The past few days have been tough. Accepting the reality that there is something "wrong" with my child, has been tough. Talking about it has been tough. Hearing results of tests and it equaling more tests, has been tough. Having a planned and much needed vacation to see my family and have that ripped away is tough. This past year has been filled with so many joyful emotions of bringing Riley into this world, watching him grow, smile and laugh. It’s also been filled with many emotions of struggle, frustration of not having specific answers about why he’s struggling, stress about how he’s behind, fear of how his IS is directly affecting him cognitively, the wonder of bills, and now rather than me returning to work pretty much as soon as possible, having that put on the back burner to be with him as he changes medication.

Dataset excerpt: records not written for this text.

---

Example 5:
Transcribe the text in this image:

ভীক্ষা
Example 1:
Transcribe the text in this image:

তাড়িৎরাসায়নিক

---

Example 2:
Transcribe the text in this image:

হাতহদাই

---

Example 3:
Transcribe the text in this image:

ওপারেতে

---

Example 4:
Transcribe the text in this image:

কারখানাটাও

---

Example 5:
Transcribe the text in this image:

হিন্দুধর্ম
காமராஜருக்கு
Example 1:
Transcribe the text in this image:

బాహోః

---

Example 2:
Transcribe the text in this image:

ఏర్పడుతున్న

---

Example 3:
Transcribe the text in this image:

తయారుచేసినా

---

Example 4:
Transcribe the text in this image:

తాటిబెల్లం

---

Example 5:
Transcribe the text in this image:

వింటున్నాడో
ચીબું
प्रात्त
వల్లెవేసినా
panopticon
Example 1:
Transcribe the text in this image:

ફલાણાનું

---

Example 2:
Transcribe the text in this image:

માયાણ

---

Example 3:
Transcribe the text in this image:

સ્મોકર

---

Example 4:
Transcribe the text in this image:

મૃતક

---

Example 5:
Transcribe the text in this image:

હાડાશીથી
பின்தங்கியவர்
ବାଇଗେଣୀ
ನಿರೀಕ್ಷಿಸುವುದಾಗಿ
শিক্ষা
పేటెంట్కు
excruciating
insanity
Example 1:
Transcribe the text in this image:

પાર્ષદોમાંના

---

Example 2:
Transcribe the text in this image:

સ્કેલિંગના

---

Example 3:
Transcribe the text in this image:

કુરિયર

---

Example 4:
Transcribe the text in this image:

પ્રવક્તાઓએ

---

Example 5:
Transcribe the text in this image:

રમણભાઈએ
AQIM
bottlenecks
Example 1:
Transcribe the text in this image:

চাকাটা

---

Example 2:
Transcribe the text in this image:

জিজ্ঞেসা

I've decided I HATE walking into his neurologist’s office and waiting in one of the examination rooms for him to come in, because it is pretty much always news I don't want to hear. Results from the VEEG are good, just not good enough. The medication (Sabril) that he's been on the past 6 weeks or so, has substantially lessened his spasms (seizures), but not stopped them completely. So his EEG was significantly better, but he still had several noticeable spasms and other activity. Since we just can't sit at the top dosage of Sabril with it not completely stopping his spasms, it's on to plan B. We will be weaning him off that and will be starting, on Monday, a hormone injection, ACTH (similar to prednisone but specifically for kids with IS). We tried Sabril first because it is oral, cheaper and less bigger side effects. Since it's not doing the trick, on to injections, where we will have to bring him in every day to have until we learn to give them from home, bigger cost and bigger possible side effects. Those side affects being, weight gain (will increase his appetite), irritability (can range, hopefully he won't be on the extreme end), high blood pressure (will have to be monitored regularly by his pediatrician), and a suppressed immune system, among other things.

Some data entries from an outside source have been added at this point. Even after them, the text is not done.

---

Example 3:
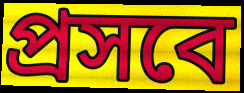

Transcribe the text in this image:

প্রসবে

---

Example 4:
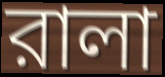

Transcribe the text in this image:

রালা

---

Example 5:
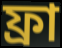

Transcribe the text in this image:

ফ্রা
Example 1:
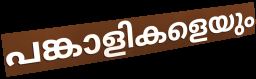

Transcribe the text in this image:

പങ്കാളികളെയും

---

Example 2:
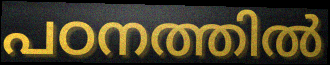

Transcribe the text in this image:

പഠനത്തിൽ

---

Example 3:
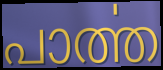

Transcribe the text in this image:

പാൎത്ത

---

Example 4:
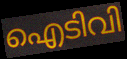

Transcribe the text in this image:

ഐടിവി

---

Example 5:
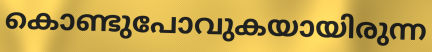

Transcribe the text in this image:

കൊണ്ടുപോവുകയായിരുന്ന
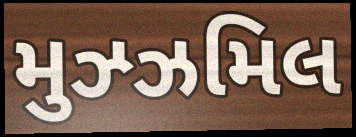
મુઝ્ઝમિલ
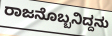
ರಾಜನೊಬ್ಬನಿದ್ದನು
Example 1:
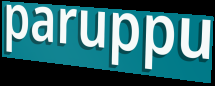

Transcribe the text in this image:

paruppu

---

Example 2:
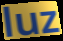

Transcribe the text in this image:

luz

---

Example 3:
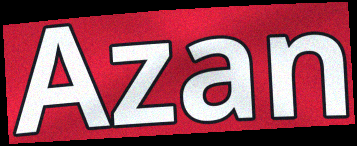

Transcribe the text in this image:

Azan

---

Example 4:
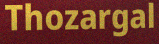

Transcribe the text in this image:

Thozargal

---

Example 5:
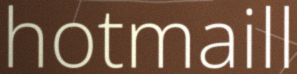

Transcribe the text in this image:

hotmaill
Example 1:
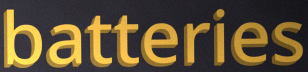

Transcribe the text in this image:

batteries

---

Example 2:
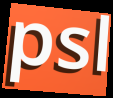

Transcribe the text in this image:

psl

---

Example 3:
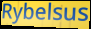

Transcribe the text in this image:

Rybelsus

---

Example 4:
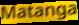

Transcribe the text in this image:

Matanga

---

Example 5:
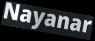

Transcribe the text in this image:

Nayanar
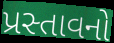
પ્રસ્તાવનો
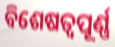
ବିଶେଷତ୍ୱପୂର୍ଣ୍ଣ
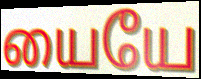
யையே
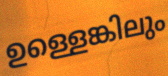
ഉള്ളെങ്കിലും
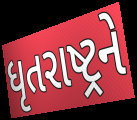
ધૃતરાષ્ટ્રને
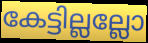
കേട്ടില്ലല്ലോ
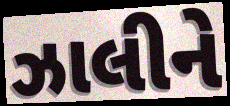
ઝાલીને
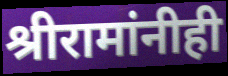
श्रीरामांनीही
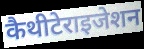
कैथीटेराइजेशन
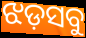
ଝଡ଼ସବୁ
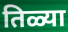
तिळ्या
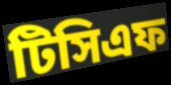
টিসিএফ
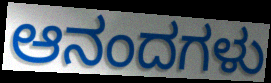
ಆನಂದಗಳು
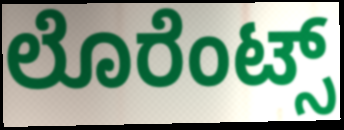
ಲೊರೆಂಟ್ಸ್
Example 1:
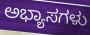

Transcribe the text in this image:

ಅಭ್ಯಾಸಗಳು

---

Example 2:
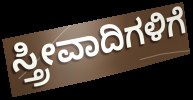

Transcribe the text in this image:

ಸ್ತ್ರೀವಾದಿಗಳಿಗೆ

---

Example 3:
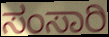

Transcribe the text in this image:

ಸಂಸಾರಿ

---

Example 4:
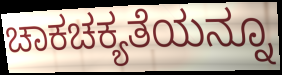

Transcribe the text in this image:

ಚಾಕಚಕ್ಯತೆಯನ್ನೂ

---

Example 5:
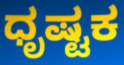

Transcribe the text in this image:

ಧೃಷ್ಟಕ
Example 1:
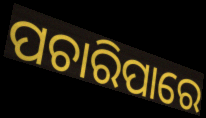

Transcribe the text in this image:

ପଚାରିପାରେ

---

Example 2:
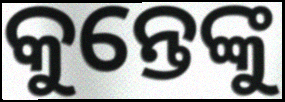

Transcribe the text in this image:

କୁନ୍ତେଙ୍କୁ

The suppressed immune system is by far one of the biggest downfalls to this medication. We have to be EXTREMELY careful while he's on this drug, and hope it does the trick as soon as possible. Means our NC trip in four weeks is cancelled, as we can't be in a tiny space with him 38,000ft in the air with god knows how many sick people. Means the thought of me going back to full time work soon and putting him in day care is now on hold (so we have to figure shit out financially). Means anyone who comes in contact with him, we have to be super careful they aren't sick themselves or been around anyone who has (or had) diseases like chicken pox, measles, etc. His body can still try and fight some viral stuff the common cold and flu, it will just be harder. Viral stuff like the above and bacterial stuff is much harder and he will be prone to, which we don't want on top of everything else. As you can imagine the amount of people that we have coming to his 1st birthday in a few weeks, we still want to celebrate and not let all this ruin it, but have to be very careful.
So, between not knowing the actual source of his IS (which thankfully is still just IS, and not another form of seizures), and not having more definitive answers on his muscle problems, we have soon upcoming further testing....yay? His neurologist wants to do within the next week or two (so before his bday), an MRI, more blood work, and a spinal tap. All of which could help give us more answers for either or both. We’re pushing to have all done at Children’s, which they are still working on scheduling, so we’re looking at sometime the week leading up to his birthday probably. There are so many different things he's looking into; he'd scare the crap out of us going through each individual thing. And as we get into the ACTH injections, eventually he will have another 24hr EEG to see how that's affecting him, like he just had with the Sabril.
As you can bet we are still super overwhelmed and stressed, trying our hardest to take this one day at a time and not look too much into the future freaking out. This smiley happy little boy is our world and that means his health comes first and life later. We are greatly looking forward to celebrating his birthday here in a few weeks, taking the break from all of this to enjoy time with family and friends.